Sarri non funziona alla Juve perché non ha l’ossessione per la vittoria, anzi in passato si è spesso crogiolato nella sconfitta
Chi si chiedeva, poco più di un anno fa, se Maurizio Sarri avrebbe cambiato la Juventus, imponendole una sua idea di calcio spettacolare, divertente, più estetica che utilitarista, forse ignorava che è semmai la Juventus a cambiare gli allenatori, imponendo uno stile, un linguaggio, una linea di condotta e una policy aziendale. Argomenti che fanno la differenza rispetto alle altre società e non si tratta solo di abitudine alla vittoria.
Paradossalmente il lungo stop del calcio avrebbe potuto favorire l’inserimento di Sarri nella “famiglia” bianconera: eccellente il ricordo dell’ultima partita contro l’Inter, il silenzio di tre mesi interrotto solo dal dialogo colto con Sandro Veronesi, la speranza che certe spigolature del toscano si fossero smussate e che la sua adesione al nuovo datore di lavoro fosse finalmente completata.
Personalmente non inseguo gli allenatori capipopolo, quelli che vanno sotto la curva per ingraziarsi gli ultras. Tralasciando il mito del Trap o di Marcello Lippi, nella storia recente ho apprezzato soprattutto Fabio Capello e Max Allegri, straordinari professionisti, tecnici preparatissimi, persone di mondo. Allegri, in particolare, lo avrei tenuto ancora a lungo ma è pur vero che se un ciclo è finito bisogna cambiare. In molti avrebbero voluto il ritorno di Antonio Conte (io no, resti pure dov’è), avrei preferito uno alla Simone Inzaghi o Roberto Mancini. Hanno scelto Sarri, invece, e hanno sbagliato. Dal Presidente in giù.
L’ennesima conferma viene dalle dichiarazioni di stamattina, vigilia di Bologna – Juventus, partita delicatissima dopo la sconfitta in Coppa Italia contro il “suo” Napoli e 180 minuti senza uno straccio di gol.
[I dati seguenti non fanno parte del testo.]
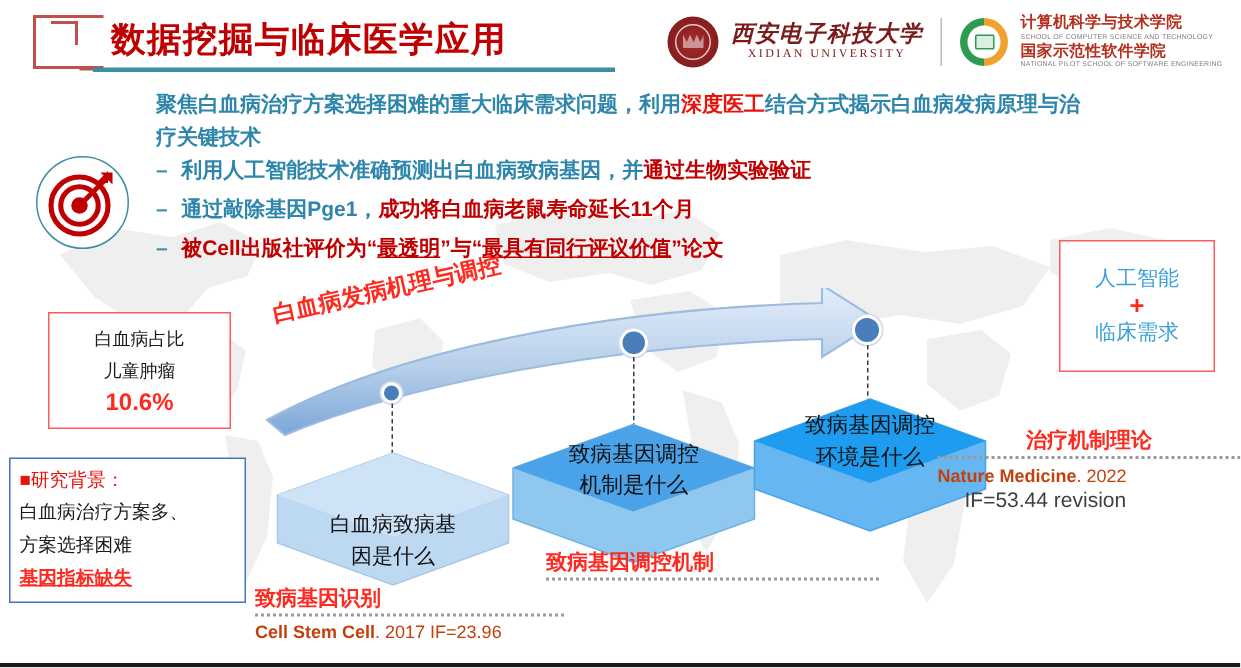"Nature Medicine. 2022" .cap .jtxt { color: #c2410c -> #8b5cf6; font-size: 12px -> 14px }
Sembra che siano volati gli stracci con Pjanic e CR7. E che dice il Mister? “Non decido solo io”. L’allenatore nel pallone…
Sosteneva di essere contro il palazzo e invece noi siamo il palazzo
Ennesima riprova che Sarri non è adatto alla Juve e la Juve non è casa sua. Cominciamo col dire che i nostri allenatori si presentano in panchina in giacca e cravatta come vuole la divisa sociale, non in tuta tipo dopolavoro ferroviario. Che la barba deve essere rasata, il filtro delle sigarette stretto tra i denti lo rende impresentabile e che bisogna evitare di scaccolarsi in pubblico. In conferenza stampa il turpiloquio non è ammesso, le dichiarazioni vanno ponderate e concordate in linea con l’ufficio stampa.
In una vita normale sono quasi certo che potrei diventare amico di Sarri, condivideremmo passioni letterarie e ci divideremmo sulla politica, perché l’uomo è intelligente e curioso. Il calcio, però, è un’altra cosa e tutti quei dubbi che mi attanagliano da un anno sono ormai certezze. Sarri non funziona alla Juve perché non ha l’ossessione per la vittoria e anzi in passato si è spesso crogiolato nella sconfitta. Sosteneva di essere contro il palazzo e invece noi siamo il palazzo. E’ schiavo degli schemi e dei fraseggi, quando invece il calcio è semplice, potenza, forza fisica, verticalizzazione, tiri in porta.
Sarri parla troppo e a sproposito, non ha un’idea di squadra o forse non riesce a chiarircela. È discontinuo come Maifredi (altro profeta del fallimento), alterna partite eccezionali a figuracce contro avversari non irresistibili (Lecce, Napoli, Verona, Lione). Ha già perso due finali secche e in due partite contro la Lazio ha subito sei gol. È vero, ricomincia il campionato ancora in testa e in Champions League può ragionevolmente sperare di accedere ai quarti. Non dico che questa Juventus, con Ronaldo, Dybala, De Ligt, Bonucci, potrebbe allenarla anche Oronzo Canà, e non credo proprio all’effetto pancia piena. Però la Juve è la Juve, ti hanno dato una Formula Uno e la guidi come una City Car. L’organico è ancora nettamente superiore, certo potrebbe non bastare e ci sta che dopo otto anni non si vinca ancora. Persa la Coppa Italia, restano ancora due traguardi. Comunque vada, Maurizio Sarri e la Juventus si devono separare. Logico lasciarsi dopo un anno senza vittorie, logico ancora di più se riuscirà a portare a Torino la Coppa con le orecchie o il nono scudetto. Sfumature non proprio indifferenti per un destino comunque segnato.